Утверждения

Орган объединения пореволюционных течений

№ 3, октябрь 1932

 

Н.Устрялов

Зарубежная смена

 

О, темный рост поколений,

О, тайный сев судьбин!

Вяч. Иванов

 

1

 

Русской революции идет пятнадцатый год - возраст немалый для революций. В жизнь входит новое поколение. Мало-по-малу станет оно основным определяющим политическим и культурно-историческим фактором.

Растет неизбежная смена и в эмиграции, в России номер второй; на наших глазах формируется новый человеческий материал зарубежья. И не случайно все чаще начинают в эмигрантской публицистике прорываться свежие мотивы: это заявляет о себе молодежь, ищущая "свои пути".

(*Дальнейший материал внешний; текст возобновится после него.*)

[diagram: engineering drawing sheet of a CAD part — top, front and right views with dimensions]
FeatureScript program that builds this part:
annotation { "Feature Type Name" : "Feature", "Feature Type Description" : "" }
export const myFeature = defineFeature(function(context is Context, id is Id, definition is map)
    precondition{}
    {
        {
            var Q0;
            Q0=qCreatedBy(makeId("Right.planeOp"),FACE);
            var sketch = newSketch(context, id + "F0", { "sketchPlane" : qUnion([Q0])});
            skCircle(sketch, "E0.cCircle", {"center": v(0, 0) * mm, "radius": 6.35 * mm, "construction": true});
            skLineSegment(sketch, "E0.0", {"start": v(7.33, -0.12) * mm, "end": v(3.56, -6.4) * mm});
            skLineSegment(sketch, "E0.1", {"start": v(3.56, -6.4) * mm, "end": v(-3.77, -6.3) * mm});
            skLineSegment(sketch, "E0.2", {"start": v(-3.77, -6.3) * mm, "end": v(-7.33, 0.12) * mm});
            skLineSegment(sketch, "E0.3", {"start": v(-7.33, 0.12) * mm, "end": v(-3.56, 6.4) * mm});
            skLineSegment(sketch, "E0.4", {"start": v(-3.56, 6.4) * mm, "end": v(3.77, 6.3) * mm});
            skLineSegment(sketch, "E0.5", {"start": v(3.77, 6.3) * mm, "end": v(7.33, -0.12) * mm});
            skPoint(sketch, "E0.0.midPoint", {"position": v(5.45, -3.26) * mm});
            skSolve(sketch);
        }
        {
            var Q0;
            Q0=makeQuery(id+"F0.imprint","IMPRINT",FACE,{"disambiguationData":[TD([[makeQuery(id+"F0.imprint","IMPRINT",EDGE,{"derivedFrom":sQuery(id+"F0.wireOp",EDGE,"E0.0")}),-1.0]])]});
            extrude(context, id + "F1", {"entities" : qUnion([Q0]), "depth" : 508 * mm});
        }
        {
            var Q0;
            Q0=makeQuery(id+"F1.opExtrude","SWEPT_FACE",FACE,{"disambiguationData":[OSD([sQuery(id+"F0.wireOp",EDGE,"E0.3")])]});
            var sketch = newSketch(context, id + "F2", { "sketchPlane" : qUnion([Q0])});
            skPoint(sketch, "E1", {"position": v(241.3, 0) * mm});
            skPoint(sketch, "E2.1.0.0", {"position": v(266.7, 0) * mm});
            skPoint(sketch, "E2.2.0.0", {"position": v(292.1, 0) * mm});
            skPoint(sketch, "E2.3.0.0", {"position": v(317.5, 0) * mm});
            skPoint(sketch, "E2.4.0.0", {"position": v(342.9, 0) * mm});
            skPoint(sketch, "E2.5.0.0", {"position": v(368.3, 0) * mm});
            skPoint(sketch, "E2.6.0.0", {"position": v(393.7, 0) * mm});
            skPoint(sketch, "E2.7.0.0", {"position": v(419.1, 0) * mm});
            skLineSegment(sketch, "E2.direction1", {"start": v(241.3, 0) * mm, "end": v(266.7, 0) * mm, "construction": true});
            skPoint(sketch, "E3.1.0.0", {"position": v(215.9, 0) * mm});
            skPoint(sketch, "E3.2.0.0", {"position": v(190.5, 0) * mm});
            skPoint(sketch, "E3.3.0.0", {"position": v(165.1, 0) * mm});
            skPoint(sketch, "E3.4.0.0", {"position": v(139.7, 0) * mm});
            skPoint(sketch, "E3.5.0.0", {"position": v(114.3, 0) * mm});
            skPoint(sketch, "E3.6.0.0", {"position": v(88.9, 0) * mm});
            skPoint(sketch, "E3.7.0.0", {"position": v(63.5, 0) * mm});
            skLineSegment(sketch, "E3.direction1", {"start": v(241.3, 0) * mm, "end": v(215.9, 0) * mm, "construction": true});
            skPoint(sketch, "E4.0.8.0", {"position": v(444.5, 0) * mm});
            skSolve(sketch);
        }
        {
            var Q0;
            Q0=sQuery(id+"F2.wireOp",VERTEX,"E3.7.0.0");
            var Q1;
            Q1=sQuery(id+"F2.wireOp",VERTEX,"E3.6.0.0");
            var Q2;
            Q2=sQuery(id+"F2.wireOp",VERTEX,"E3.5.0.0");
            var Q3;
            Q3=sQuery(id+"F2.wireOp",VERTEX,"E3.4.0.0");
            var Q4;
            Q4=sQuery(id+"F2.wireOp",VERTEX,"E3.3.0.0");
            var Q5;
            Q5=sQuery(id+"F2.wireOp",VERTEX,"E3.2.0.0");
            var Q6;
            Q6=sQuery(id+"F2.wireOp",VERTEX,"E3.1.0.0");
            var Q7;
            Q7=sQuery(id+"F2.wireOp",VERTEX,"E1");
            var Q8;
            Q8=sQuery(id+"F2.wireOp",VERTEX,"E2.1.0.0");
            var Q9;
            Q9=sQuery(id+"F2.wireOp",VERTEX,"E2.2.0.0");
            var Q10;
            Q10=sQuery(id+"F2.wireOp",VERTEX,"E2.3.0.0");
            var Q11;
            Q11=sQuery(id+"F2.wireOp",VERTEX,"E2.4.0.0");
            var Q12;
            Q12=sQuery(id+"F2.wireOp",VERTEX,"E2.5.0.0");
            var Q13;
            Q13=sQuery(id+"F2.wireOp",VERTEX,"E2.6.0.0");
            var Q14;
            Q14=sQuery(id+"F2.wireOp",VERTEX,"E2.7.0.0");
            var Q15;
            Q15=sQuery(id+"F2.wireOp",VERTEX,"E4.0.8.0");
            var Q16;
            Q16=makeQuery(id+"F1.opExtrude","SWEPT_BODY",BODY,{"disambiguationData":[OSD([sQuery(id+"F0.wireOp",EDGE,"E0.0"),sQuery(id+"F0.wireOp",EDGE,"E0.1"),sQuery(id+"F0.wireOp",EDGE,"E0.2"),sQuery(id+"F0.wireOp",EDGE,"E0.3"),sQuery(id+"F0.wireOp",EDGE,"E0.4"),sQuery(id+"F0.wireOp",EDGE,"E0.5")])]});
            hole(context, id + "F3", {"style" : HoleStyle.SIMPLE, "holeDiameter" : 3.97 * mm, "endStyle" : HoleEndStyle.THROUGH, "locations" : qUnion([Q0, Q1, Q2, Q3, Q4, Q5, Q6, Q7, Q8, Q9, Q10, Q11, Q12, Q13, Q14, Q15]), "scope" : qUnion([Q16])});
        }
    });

Незавидна участь и сложна социальная судьба этой молодежи. Часть ее мало-по-малу денационализируется, растворяется на чужбине. Но в основном своем ядре она все-таки продолжает оставаться русской. Оторванная от родной страны, ее младшему сектору незнакомой даже по воспоминаниям, разбросанная по всему миру и вынужденная к нелегкому, безрадостному труду в условиях чужой жизни, она страдает врожденной ностальгией и мучительно стремится духовно найти себя. Здесь прежде всего она естественно оказывается в идейном плену у старшего поколения отцов и учителей, подавляющих ее своим умственным и моральным авторитетом, влияющих на нее и в семье, и в школе, и в прессе, - повсюду. Можно положительно утверждать, что до последнего времени тон эмигрантской политической мысли безраздельно давало именно это первое поколение, всеми корнями своими уходящее в старую Россию. Уцелевшие обломки потонувшего мира.

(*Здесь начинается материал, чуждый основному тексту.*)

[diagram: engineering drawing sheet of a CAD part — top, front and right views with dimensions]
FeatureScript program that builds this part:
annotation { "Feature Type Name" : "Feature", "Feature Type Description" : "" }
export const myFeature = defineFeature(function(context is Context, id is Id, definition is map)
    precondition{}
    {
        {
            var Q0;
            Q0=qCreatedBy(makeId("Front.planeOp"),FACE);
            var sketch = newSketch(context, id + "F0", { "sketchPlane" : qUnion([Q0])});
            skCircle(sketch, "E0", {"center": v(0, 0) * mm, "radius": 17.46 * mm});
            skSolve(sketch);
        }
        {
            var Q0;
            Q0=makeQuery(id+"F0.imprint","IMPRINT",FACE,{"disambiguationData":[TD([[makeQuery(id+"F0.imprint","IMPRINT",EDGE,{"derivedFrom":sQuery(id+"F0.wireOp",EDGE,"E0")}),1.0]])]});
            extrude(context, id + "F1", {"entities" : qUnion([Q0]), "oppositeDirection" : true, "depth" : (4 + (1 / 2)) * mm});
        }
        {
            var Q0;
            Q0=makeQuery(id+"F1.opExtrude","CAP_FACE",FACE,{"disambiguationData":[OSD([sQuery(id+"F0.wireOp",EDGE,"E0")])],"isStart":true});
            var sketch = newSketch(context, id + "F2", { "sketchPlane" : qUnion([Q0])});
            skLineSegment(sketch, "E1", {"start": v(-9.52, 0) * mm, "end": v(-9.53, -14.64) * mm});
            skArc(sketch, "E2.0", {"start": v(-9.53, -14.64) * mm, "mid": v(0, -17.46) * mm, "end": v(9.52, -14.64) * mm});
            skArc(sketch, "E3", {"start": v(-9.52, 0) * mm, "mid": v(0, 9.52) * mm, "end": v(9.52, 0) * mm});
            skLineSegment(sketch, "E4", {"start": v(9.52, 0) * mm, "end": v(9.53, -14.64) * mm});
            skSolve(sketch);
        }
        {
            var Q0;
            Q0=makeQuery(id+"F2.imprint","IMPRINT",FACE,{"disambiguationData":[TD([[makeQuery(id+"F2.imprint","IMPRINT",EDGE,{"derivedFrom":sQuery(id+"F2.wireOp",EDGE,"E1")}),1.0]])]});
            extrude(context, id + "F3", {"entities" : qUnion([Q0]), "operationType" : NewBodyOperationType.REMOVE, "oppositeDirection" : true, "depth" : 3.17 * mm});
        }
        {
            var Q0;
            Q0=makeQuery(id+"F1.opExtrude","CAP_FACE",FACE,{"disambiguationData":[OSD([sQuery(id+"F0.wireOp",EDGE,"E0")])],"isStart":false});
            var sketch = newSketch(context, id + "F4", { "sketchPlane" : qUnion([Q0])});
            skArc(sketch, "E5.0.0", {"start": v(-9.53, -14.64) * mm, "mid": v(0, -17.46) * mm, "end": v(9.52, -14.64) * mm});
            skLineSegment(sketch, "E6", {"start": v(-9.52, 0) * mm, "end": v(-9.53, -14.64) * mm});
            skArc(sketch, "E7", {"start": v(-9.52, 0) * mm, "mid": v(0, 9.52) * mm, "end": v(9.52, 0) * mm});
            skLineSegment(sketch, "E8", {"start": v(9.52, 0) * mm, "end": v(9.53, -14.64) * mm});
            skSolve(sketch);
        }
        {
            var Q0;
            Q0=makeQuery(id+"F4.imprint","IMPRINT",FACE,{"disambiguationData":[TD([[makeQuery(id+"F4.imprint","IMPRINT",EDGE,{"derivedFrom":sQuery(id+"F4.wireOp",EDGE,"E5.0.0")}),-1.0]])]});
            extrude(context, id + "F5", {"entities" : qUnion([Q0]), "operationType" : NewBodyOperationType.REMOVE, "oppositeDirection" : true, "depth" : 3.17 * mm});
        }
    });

Однако время идет, природа берет свое, и новая смена выбирается из этого поколения с горьким чувством обманутого сына в душе. В самом деле: сколько тяжких поражений, сокрушенных надежд, рухнувших иллюзий, ошибок, ошибок, ошибок! Неотвратимо слабеет гипноз преданий, бледнеют образы прошлого, постепенно слагается новая социально-психическая среда русского зарубежья. Громче звучат голоса среднего поколения тридцати- и сорокалетних, юнцами вступивших в революцию и эмиграцию, более свободных от груза дореволюционных лет. А за этим вторым поколением непосредственно следует третье, уже чистокровная молодежь зарубежья. Так отцы неудержимо становятся дедами, а дети превращаются в отцов или, по меньшей мере, в дядей.

Каков же политический облик этой эмигрантской смены?

 

2

 

Конечно, было бы ошибкой увлекаться тут чрезмерными обобщениями. Политические разногласия разделяют не только старых, но и молодых людей эмиграции. И у Милюкова, и у Струве, да, вероятно, даже и у Керенского, помимо пожилых, встречаются и юные последователи. Не редкость ныне в русской загранице - и вульгарно черносотенный, старорежимно монархический тип молодняка: помесь снобизма с недомыслием и вырождения с позой чести. Но едва ли можно отрицать, что более характерные для мыслящего молодого зарубежья и несравненно более интересные - иные настроения, те самые, которые представлены "утвержденцами", евразийцами и родственными им группами.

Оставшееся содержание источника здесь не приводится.